## Data provided
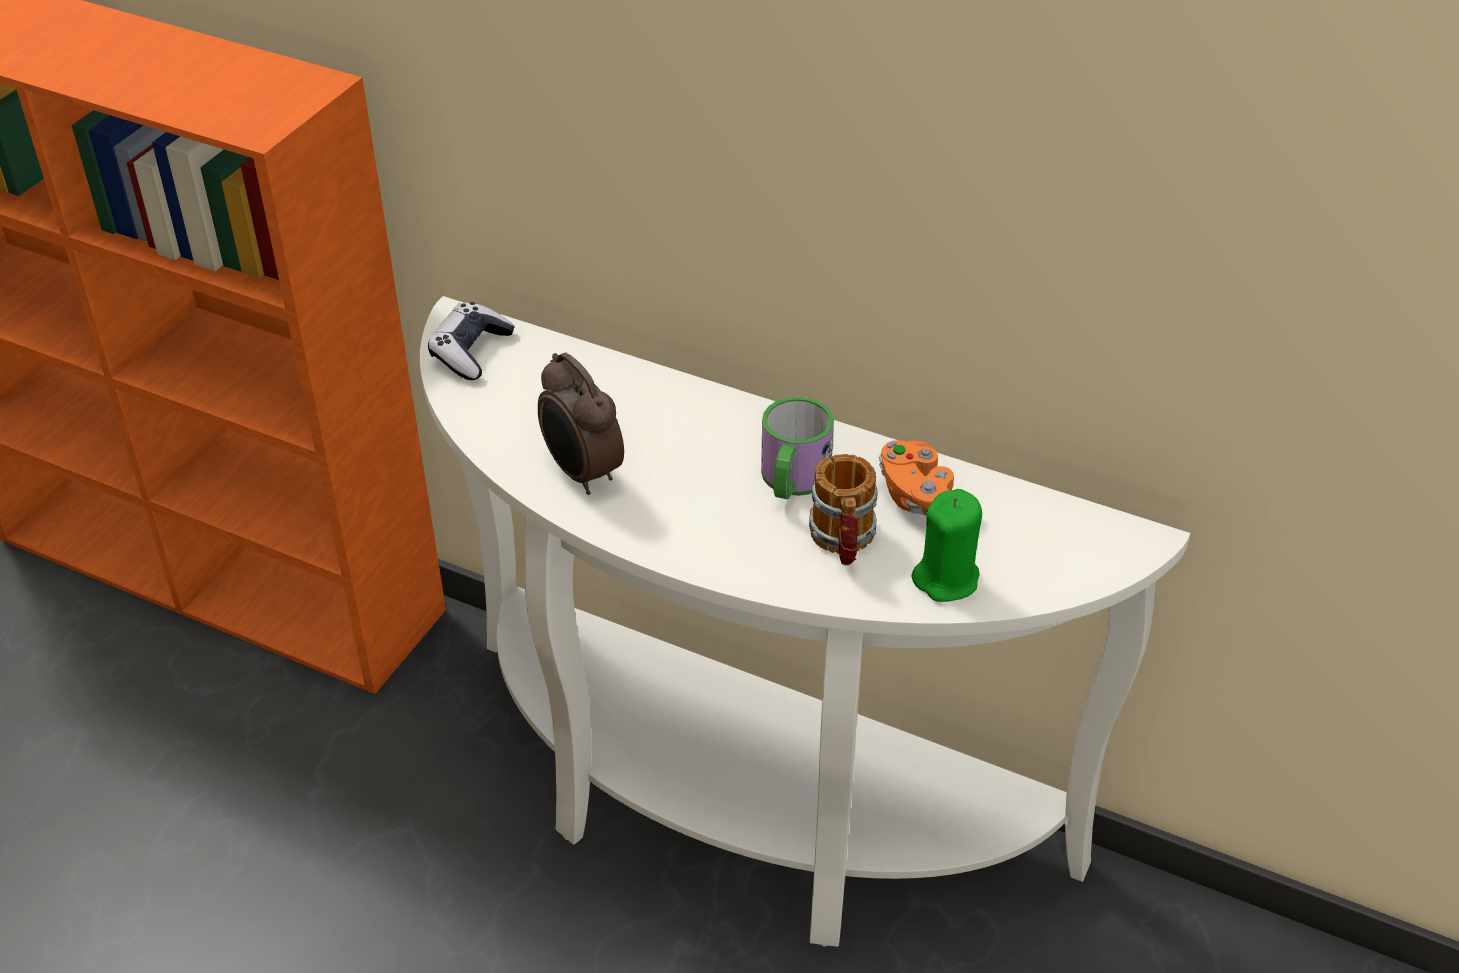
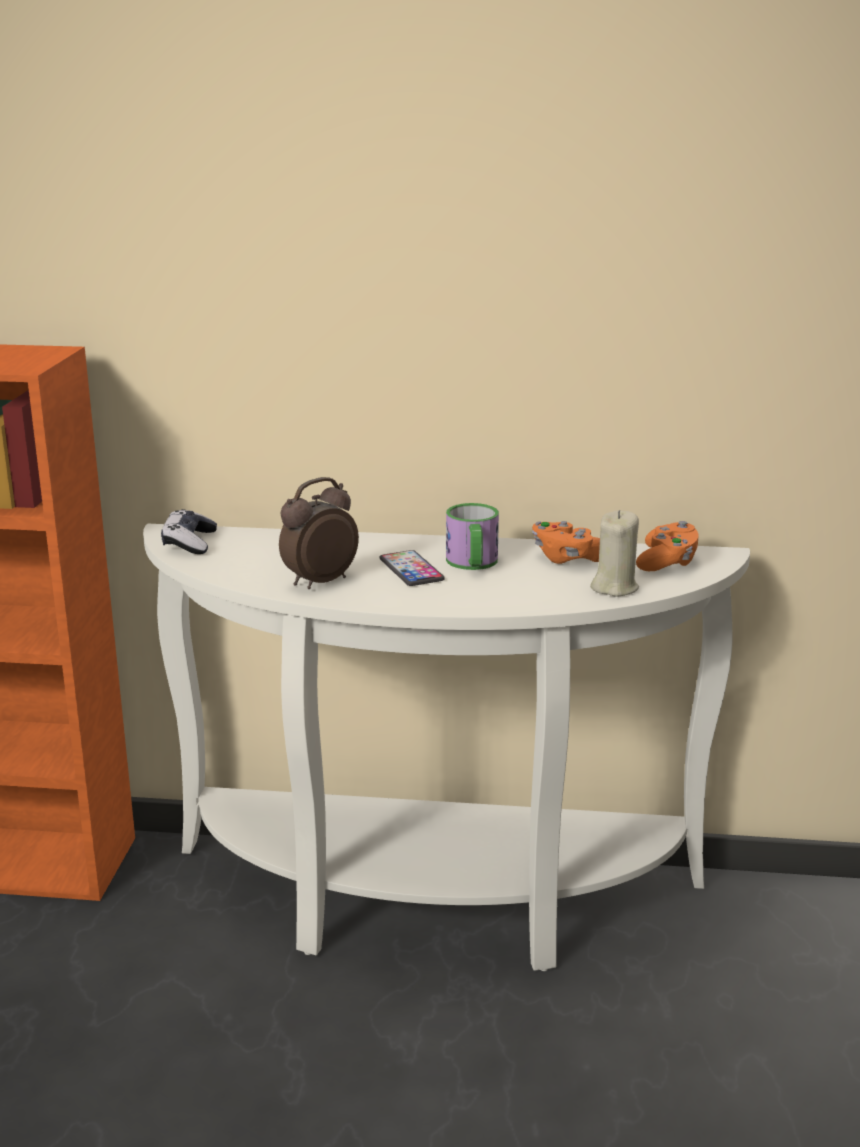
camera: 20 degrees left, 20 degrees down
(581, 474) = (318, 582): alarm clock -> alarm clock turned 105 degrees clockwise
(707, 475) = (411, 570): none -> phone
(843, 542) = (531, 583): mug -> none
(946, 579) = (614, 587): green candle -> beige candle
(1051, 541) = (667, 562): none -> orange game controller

* * *

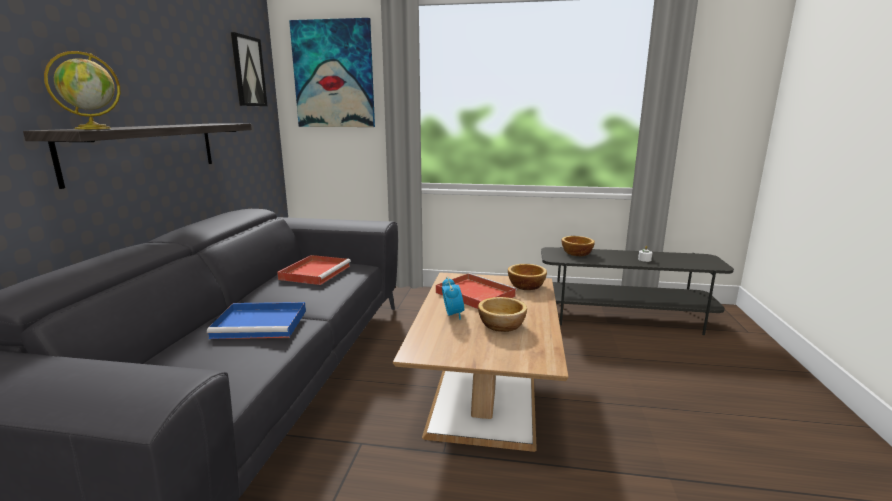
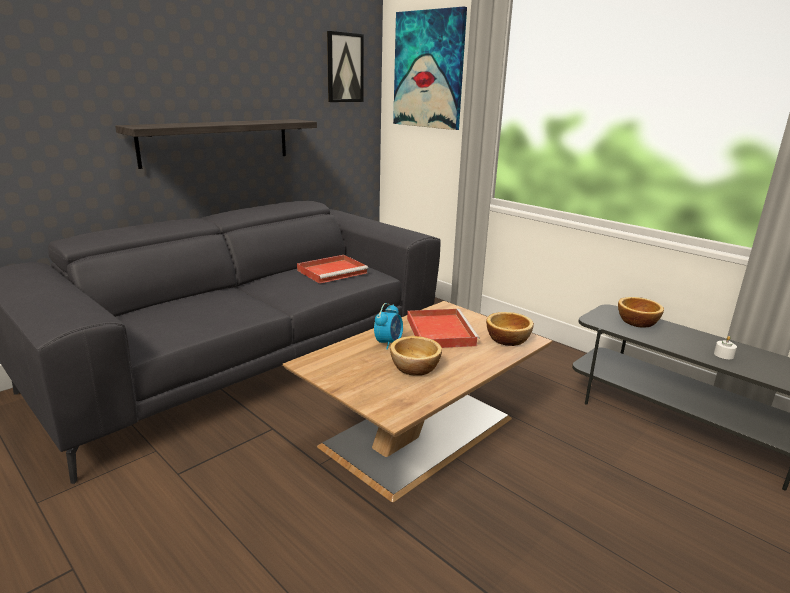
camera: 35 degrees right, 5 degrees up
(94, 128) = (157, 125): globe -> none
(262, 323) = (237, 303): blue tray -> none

## Activity
Looking at the records above, return exactly the lines from the line with "(707, 475) = (411, 570): none -> phone" to the line with "(1051, 541) = (667, 562): none", both ends included.

## Result for this exercise
(707, 475) = (411, 570): none -> phone
(843, 542) = (531, 583): mug -> none
(946, 579) = (614, 587): green candle -> beige candle
(1051, 541) = (667, 562): none -> orange game controller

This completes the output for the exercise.